The Edition


Maldives pres shares sentiments over spat with brother

Mohamed Visham
13 October 2016, MVT 17:13
President Yameen (L) speaks to the media as his half brother and ruling party president Maumoon Abdul Gayoom looks on.
Mohamed Visham
13 October 2016, MVT 17:13

President Abdulla Yameen Abdul Gayoom for the first time has shared his sentiments over the protracted spat with half brother and ruling party leader Maumoon Abdul Gayoom.

President Yameen had met with government coalition lawmakers including ruling Progressive Party of Maldives (PPM) and coalition partner Maldives Development Alliance (MDA) on Wednesday and reportedly shared his feelings over the row with his half brother.

A lawmaker on condition of anonymity told Mihaaru on Thursday that president Yameen does not expect the elder Gayoom to support his re-election bid in 2018.

President Yameen had reportedly described his biggest challenge during his three year tenure, the obstacles he has so far faced from within his own party.

The bitter power struggle between the two brothers has led to deep divisions within the ruling  party.

Former president Gayoom had assumed full control of the party amid a fallout from his failed attempt to get his party lawmakers to vote down a government proposed amendment to the Tourism Act which sought to bypass the bidding process in island lease for tourism.

However, according to the lawmaker who spoke to Mihaaru, the relationship between the two brothers had strained days after Yameen was sworn in.

The elder Gayoom had attempted to dictate the ministerial cabinet and other top government appointments, the lawmaker said.

"President told us that Gayoom had wanted him to get his permission to even meet the PPM parliamentary group," lawmaker added.

But despite the quite public spat, president Yameen refuses to believe that the problems within the ruling party were too dire.
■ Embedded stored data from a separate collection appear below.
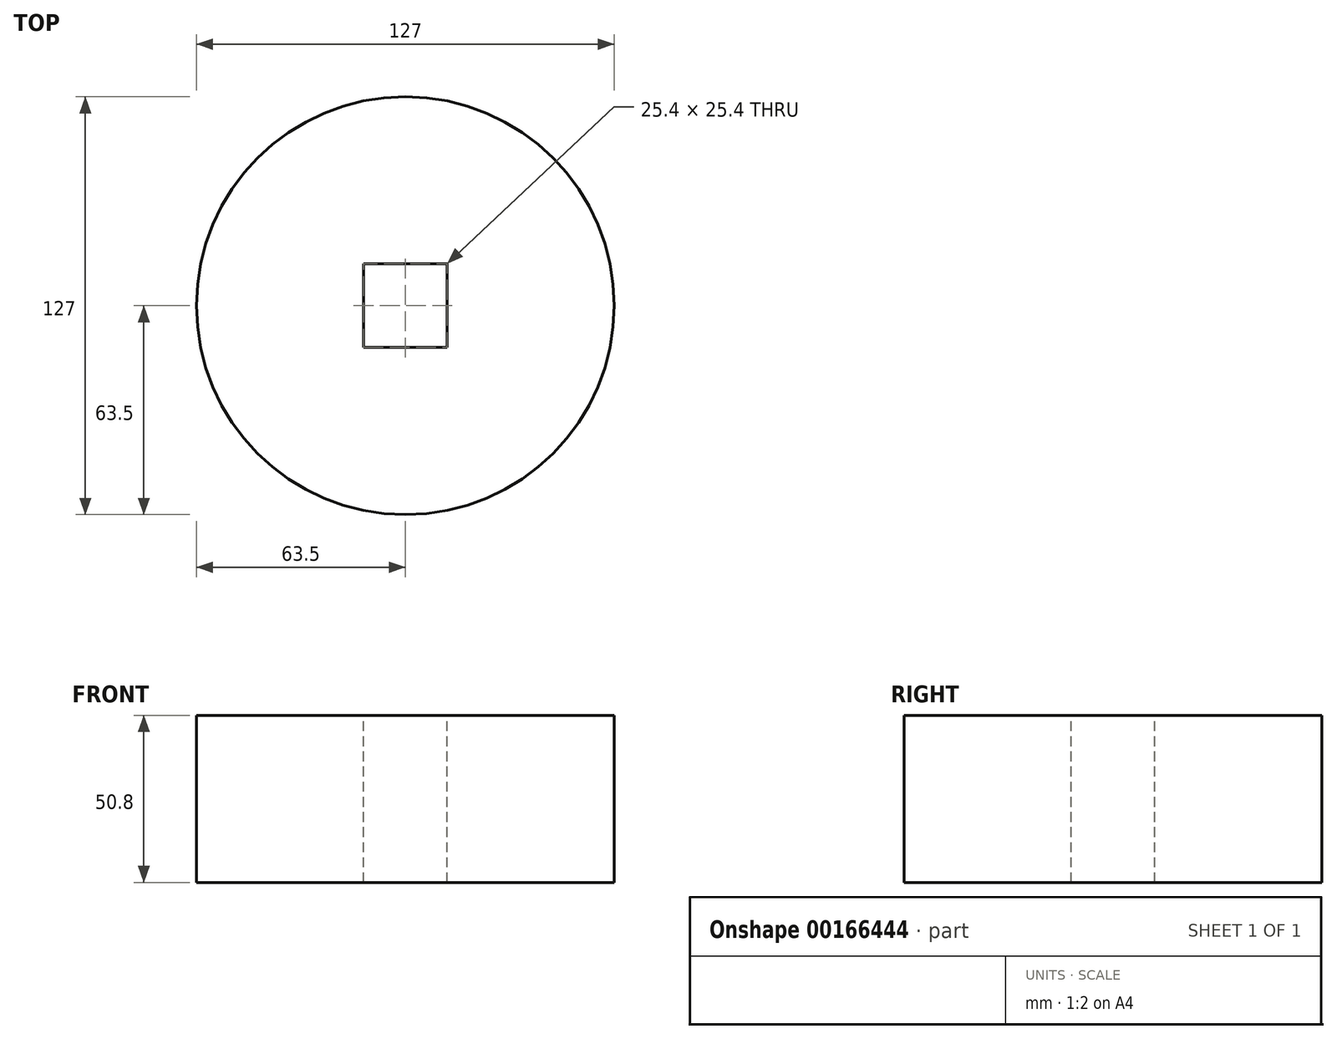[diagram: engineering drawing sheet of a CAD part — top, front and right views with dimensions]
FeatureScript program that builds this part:
annotation { "Feature Type Name" : "Feature", "Feature Type Description" : "" }
export const myFeature = defineFeature(function(context is Context, id is Id, definition is map)
    precondition{}
    {
        {
            var Q0;
            Q0=qCreatedBy(makeId("Top.planeOp"),FACE);
            var sketch = newSketch(context, id + "F0", { "sketchPlane" : qUnion([Q0])});
            skCircle(sketch, "E0", {"center": v(0, 0) * mm, "radius": 63.5 * mm});
            skSolve(sketch);
        }
        {
            var Q0;
            Q0 = qSketchRegion(id + "F0", true);
            extrude(context, id + "F1", {"entities" : qUnion([Q0]), "depth" : 50.8 * mm});
        }
        {
            var Q0;
            Q0=makeQuery(id+"F1.opExtrude","CAP_FACE",FACE,{"disambiguationData":[OSD([sQuery(id+"F0.wireOp",EDGE,"E0")])],"isStart":false});
            var sketch = newSketch(context, id + "F2", { "sketchPlane" : qUnion([Q0])});
            skLineSegment(sketch, "E1.bottom", {"start": v(12.7, 12.7) * mm, "end": v(-12.7, 12.7) * mm});
            skLineSegment(sketch, "E1.top", {"start": v(12.7, -12.7) * mm, "end": v(-12.7, -12.7) * mm});
            skLineSegment(sketch, "E1.left", {"start": v(12.7, 12.7) * mm, "end": v(12.7, -12.7) * mm});
            skLineSegment(sketch, "E1.right", {"start": v(-12.7, 12.7) * mm, "end": v(-12.7, -12.7) * mm});
            skPoint(sketch, "E1.middle", {"position": v(0, 0) * mm});
            skSolve(sketch);
        }
        {
            var Q0;
            Q0 = qSketchRegion(id + "F2", true);
            extrude(context, id + "F3", {"entities" : qUnion([Q0]), "operationType" : NewBodyOperationType.REMOVE, "endBound" : BoundingType.THROUGH_ALL, "oppositeDirection" : true, "depth" : 25.4 * mm});
        }
    });
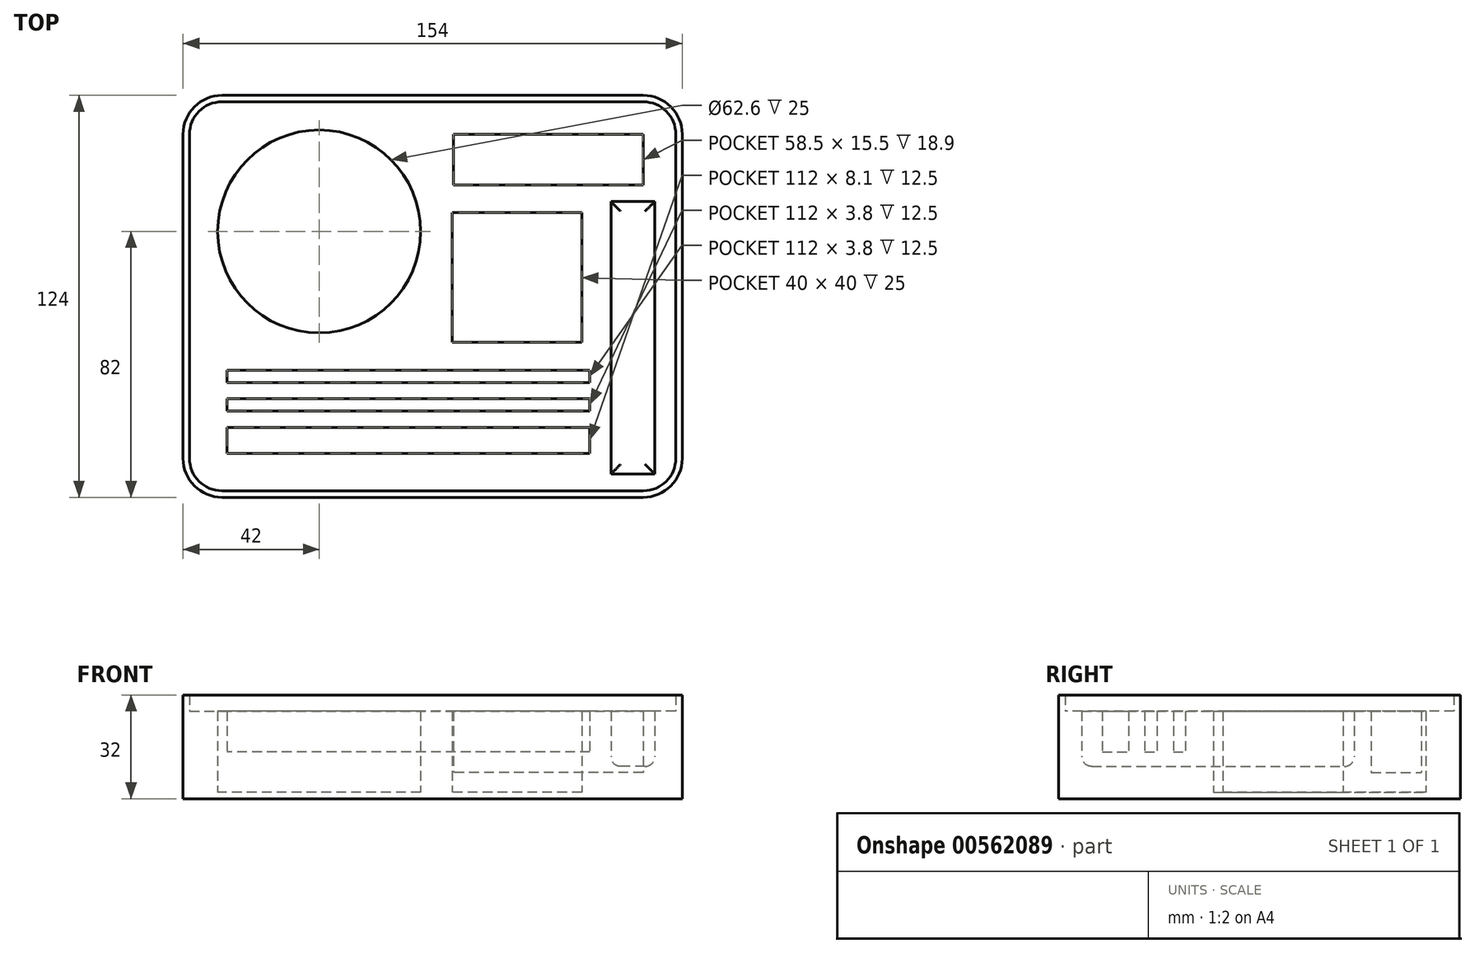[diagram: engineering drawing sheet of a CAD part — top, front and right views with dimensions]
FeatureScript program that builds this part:
annotation { "Feature Type Name" : "Feature", "Feature Type Description" : "" }
export const myFeature = defineFeature(function(context is Context, id is Id, definition is map)
    precondition{}
    {
        {
            var Q0;
            Q0=qCreatedBy(makeId("Top.planeOp"),FACE);
            var sketch = newSketch(context, id + "F0", { "sketchPlane" : qUnion([Q0])});
            skLineSegment(sketch, "E0.bottom", {"start": v(-65, 60) * mm, "end": v(65, 60) * mm});
            skLineSegment(sketch, "E0.top", {"start": v(-65, -60) * mm, "end": v(65, -60) * mm});
            skLineSegment(sketch, "E0.left", {"start": v(-75, 50) * mm, "end": v(-75, -50) * mm});
            skLineSegment(sketch, "E0.right", {"start": v(75, 50) * mm, "end": v(75, -50) * mm});
            skPoint(sketch, "E0.middle", {"position": v(0, 0) * mm});
            skLineSegment(sketch, "E1.bottom", {"start": v(48.5, -48.5) * mm, "end": v(-63.5, -48.5) * mm});
            skLineSegment(sketch, "E1.top", {"start": v(48.5, -40.4) * mm, "end": v(-63.5, -40.4) * mm});
            skLineSegment(sketch, "E1.left", {"start": v(48.5, -48.5) * mm, "end": v(48.5, -40.4) * mm});
            skLineSegment(sketch, "E1.right", {"start": v(-63.5, -48.5) * mm, "end": v(-63.5, -40.4) * mm});
            skCircle(sketch, "E2", {"center": v(-35, 20) * mm, "radius": 31.3 * mm});
            skLineSegment(sketch, "E3.bottom", {"start": v(48.5, -35.4) * mm, "end": v(-63.5, -35.4) * mm});
            skLineSegment(sketch, "E3.top", {"start": v(48.5, -31.6) * mm, "end": v(-63.5, -31.6) * mm});
            skLineSegment(sketch, "E3.left", {"start": v(48.5, -35.4) * mm, "end": v(48.5, -31.6) * mm});
            skLineSegment(sketch, "E3.right", {"start": v(-63.5, -35.4) * mm, "end": v(-63.5, -31.6) * mm});
            skLineSegment(sketch, "E4.bottom", {"start": v(48.5, -26.6) * mm, "end": v(-63.5, -26.6) * mm});
            skLineSegment(sketch, "E4.top", {"start": v(48.5, -22.8) * mm, "end": v(-63.5, -22.8) * mm});
            skLineSegment(sketch, "E4.left", {"start": v(48.5, -26.6) * mm, "end": v(48.5, -22.8) * mm});
            skLineSegment(sketch, "E4.right", {"start": v(-63.5, -26.6) * mm, "end": v(-63.5, -22.8) * mm});
            skLineSegment(sketch, "E5.bottom", {"start": v(64.9, 34.4) * mm, "end": v(6.4, 34.4) * mm});
            skLineSegment(sketch, "E5.top", {"start": v(64.9, 49.9) * mm, "end": v(6.4, 49.9) * mm});
            skLineSegment(sketch, "E5.left", {"start": v(64.9, 34.4) * mm, "end": v(64.9, 49.9) * mm});
            skLineSegment(sketch, "E5.right", {"start": v(6.4, 34.4) * mm, "end": v(6.4, 49.9) * mm});
            skPoint(sketch, "E5.middle", {"position": v(35.65, 42.15) * mm});
            skLineSegment(sketch, "E6.bottom", {"start": v(68.5, -54.8) * mm, "end": v(55, -54.8) * mm});
            skLineSegment(sketch, "E6.top", {"start": v(68.5, 29.2) * mm, "end": v(55, 29.2) * mm});
            skLineSegment(sketch, "E6.left", {"start": v(68.5, -54.8) * mm, "end": v(68.5, 29.2) * mm});
            skLineSegment(sketch, "E6.right", {"start": v(55, -54.8) * mm, "end": v(55, 29.2) * mm});
            skPoint(sketch, "E6.middle", {"position": v(61.75, -12.8) * mm});
            skPoint(sketch, "E7.visualSharp", {"position": v(-75, 60) * mm});
            skArc(sketch, "E7.filletArc", {"start": v(-65, 60) * mm, "mid": v(-72.07, 57.07) * mm, "end": v(-75, 50) * mm});
            skPoint(sketch, "E8.visualSharp", {"position": v(-75, -60) * mm});
            skArc(sketch, "E8.filletArc", {"start": v(-75, -50) * mm, "mid": v(-72.07, -57.07) * mm, "end": v(-65, -60) * mm});
            skPoint(sketch, "E9.visualSharp", {"position": v(75, -60) * mm});
            skArc(sketch, "E9.filletArc", {"start": v(65, -60) * mm, "mid": v(72.07, -57.07) * mm, "end": v(75, -50) * mm});
            skPoint(sketch, "E10.visualSharp", {"position": v(75, 60) * mm});
            skArc(sketch, "E10.filletArc", {"start": v(75, 50) * mm, "mid": v(72.07, 57.07) * mm, "end": v(65, 60) * mm});
            skArc(sketch, "E11.0", {"start": v(-65, 62) * mm, "mid": v(-73.49, 58.49) * mm, "end": v(-77, 50) * mm});
            skLineSegment(sketch, "E11.1", {"start": v(-77, 50) * mm, "end": v(-77, -50) * mm});
            skLineSegment(sketch, "E11.2", {"start": v(-65, 62) * mm, "end": v(65, 62) * mm});
            skArc(sketch, "E11.3", {"start": v(-77, -50) * mm, "mid": v(-73.49, -58.49) * mm, "end": v(-65, -62) * mm});
            skArc(sketch, "E11.4", {"start": v(77, 50) * mm, "mid": v(73.49, 58.49) * mm, "end": v(65, 62) * mm});
            skLineSegment(sketch, "E11.5", {"start": v(77, 50) * mm, "end": v(77, -50) * mm});
            skArc(sketch, "E11.6", {"start": v(65, -62) * mm, "mid": v(73.49, -58.49) * mm, "end": v(77, -50) * mm});
            skLineSegment(sketch, "E11.7", {"start": v(-65, -62) * mm, "end": v(65, -62) * mm});
            skLineSegment(sketch, "E12.bottom", {"start": v(46.03, -14.2) * mm, "end": v(6.03, -14.2) * mm});
            skLineSegment(sketch, "E12.top", {"start": v(46.03, 25.8) * mm, "end": v(6.03, 25.8) * mm});
            skLineSegment(sketch, "E12.left", {"start": v(46.03, -14.2) * mm, "end": v(46.03, 25.8) * mm});
            skLineSegment(sketch, "E12.right", {"start": v(6.03, -14.2) * mm, "end": v(6.03, 25.8) * mm});
            skSolve(sketch);
        }
        {
            var Q0;
            Q0=makeQuery(id+"F0.imprint","IMPRINT",FACE,{"disambiguationData":[TD([[makeQuery(id+"F0.imprint","IMPRINT",EDGE,{"derivedFrom":sQuery(id+"F0.wireOp",EDGE,"E0.bottom")}),1.0]])]});
            extrude(context, id + "F1", {"entities" : qUnion([Q0]), "depth" : 32 * mm, "offsetDistance" : 25 * mm});
        }
        {
            var Q0;
            Q0=makeQuery(id+"F0.imprint","IMPRINT",FACE,{"disambiguationData":[TD([[makeQuery(id+"F0.imprint","IMPRINT",EDGE,{"derivedFrom":sQuery(id+"F0.wireOp",EDGE,"E0.bottom")}),-1.0]])]});
            extrude(context, id + "F2", {"entities" : qUnion([Q0]), "operationType" : NewBodyOperationType.ADD, "depth" : 27 * mm, "offsetDistance" : 25 * mm});
        }
        {
            var Q0;
            Q0=makeQuery(id+"F0.imprint","IMPRINT",FACE,{"disambiguationData":[TD([[makeQuery(id+"F0.imprint","IMPRINT",EDGE,{"derivedFrom":sQuery(id+"F0.wireOp",EDGE,"E2")}),1.0]])]});
            extrude(context, id + "F3", {"entities" : qUnion([Q0]), "operationType" : NewBodyOperationType.ADD, "depth" : 2 * mm, "offsetDistance" : 25 * mm});
        }
        {
            var Q0;
            Q0=makeQuery(id+"F0.imprint","IMPRINT",FACE,{"disambiguationData":[TD([[makeQuery(id+"F0.imprint","IMPRINT",EDGE,{"derivedFrom":sQuery(id+"F0.wireOp",EDGE,"E5.bottom")}),-1.0]])]});
            extrude(context, id + "F4", {"entities" : qUnion([Q0]), "operationType" : NewBodyOperationType.ADD, "depth" : 8.1 * mm, "offsetDistance" : 25 * mm});
        }
        {
            var Q0;
            Q0=makeQuery(id+"F0.imprint","IMPRINT",FACE,{"disambiguationData":[TD([[makeQuery(id+"F0.imprint","IMPRINT",EDGE,{"derivedFrom":sQuery(id+"F0.wireOp",EDGE,"E6.bottom")}),-1.0]])]});
            extrude(context, id + "F5", {"entities" : qUnion([Q0]), "operationType" : NewBodyOperationType.ADD, "depth" : 10 * mm, "offsetDistance" : 25 * mm});
        }
        {
            var Q0;
            Q0=makeQuery(id+"F5.opExtrude","CAP_FACE",FACE,{"disambiguationData":[OSD([sQuery(id+"F0.wireOp",EDGE,"E6.bottom"),sQuery(id+"F0.wireOp",EDGE,"E6.top"),sQuery(id+"F0.wireOp",EDGE,"E6.left"),sQuery(id+"F0.wireOp",EDGE,"E6.right")])],"isStart":false});
            fillet(context, id + "F6", {"entities" : qUnion([Q0]), "radius" : 3 * mm, "tangentPropagation" : true, "allowEdgeOverflow" : false});
        }
        {
            var Q0;
            Q0=makeQuery(id+"F0.imprint","IMPRINT",FACE,{"disambiguationData":[TD([[makeQuery(id+"F0.imprint","IMPRINT",EDGE,{"derivedFrom":sQuery(id+"F0.wireOp",EDGE,"E1.bottom")}),-1.0]])]});
            var Q1;
            Q1=makeQuery(id+"F0.imprint","IMPRINT",FACE,{"disambiguationData":[TD([[makeQuery(id+"F0.imprint","IMPRINT",EDGE,{"derivedFrom":sQuery(id+"F0.wireOp",EDGE,"E3.bottom")}),-1.0]])]});
            var Q2;
            Q2=makeQuery(id+"F0.imprint","IMPRINT",FACE,{"disambiguationData":[TD([[makeQuery(id+"F0.imprint","IMPRINT",EDGE,{"derivedFrom":sQuery(id+"F0.wireOp",EDGE,"E4.bottom")}),-1.0]])]});
            extrude(context, id + "F7", {"entities" : qUnion([Q0, Q1, Q2]), "operationType" : NewBodyOperationType.ADD, "depth" : 14.5 * mm, "offsetDistance" : 25 * mm});
        }
        {
            var Q0;
            Q0=makeQuery(id+"F0.imprint","IMPRINT",FACE,{"disambiguationData":[TD([[makeQuery(id+"F0.imprint","IMPRINT",EDGE,{"derivedFrom":sQuery(id+"F0.wireOp",EDGE,"E12.bottom")}),-1.0]])]});
            extrude(context, id + "F8", {"entities" : qUnion([Q0]), "operationType" : NewBodyOperationType.ADD, "depth" : 2 * mm, "offsetDistance" : 25 * mm});
        }
    });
"President Yameen said the PPM problems were invented by Gayoom which can be quite easily resolved," the MP said.

Gayoom has now announced a reform program in a desperate bid to wrestle back control of his party had labelled the recent laws passed by the government controlled parliament as blatant violations of the party’s charter.

The party’s disciplinary committee had ignored a ban on all party sit-downs imposed by Gayoom to vote out his lawmaker son Faaris Maumoon who had voted against the tourism Act amendment from the party.

In an unprecedented turn of events, a faction loyal to Yameen had walked out of the last PPM council meeting in protest against the presence of Faaris in the council.

Gayoom had called in the emergency council meeting after a long hiatus in a bid to resolve the rift with his half brother and push his reform program.

Soon after, two PPM lawmakers in a bid to wrest party control from Gayoom filed a lawsuit claiming that Gayoom had hijacked the party by suspending its internal committees and announcing a reform agenda.

The elder Gayoom has since refused to hold a council sit-down demanding an apology for the walkout.

President Yameen reportedly told lawmakers that he was willing to pursue legal means if his brother continues to hold onto his powers as the party leader.

"If we can't resolve it through the courts we will be forced to use the trump card," the MP said referring to the age cap on political party leaders which had been rumoured to strip Gayoom of party leaders.

President Yameen however, remains open to dialogue with his brother to resolve their differences.

He has also asked lawmakers to offer the respect the elder Gayoom deserves, the MP added.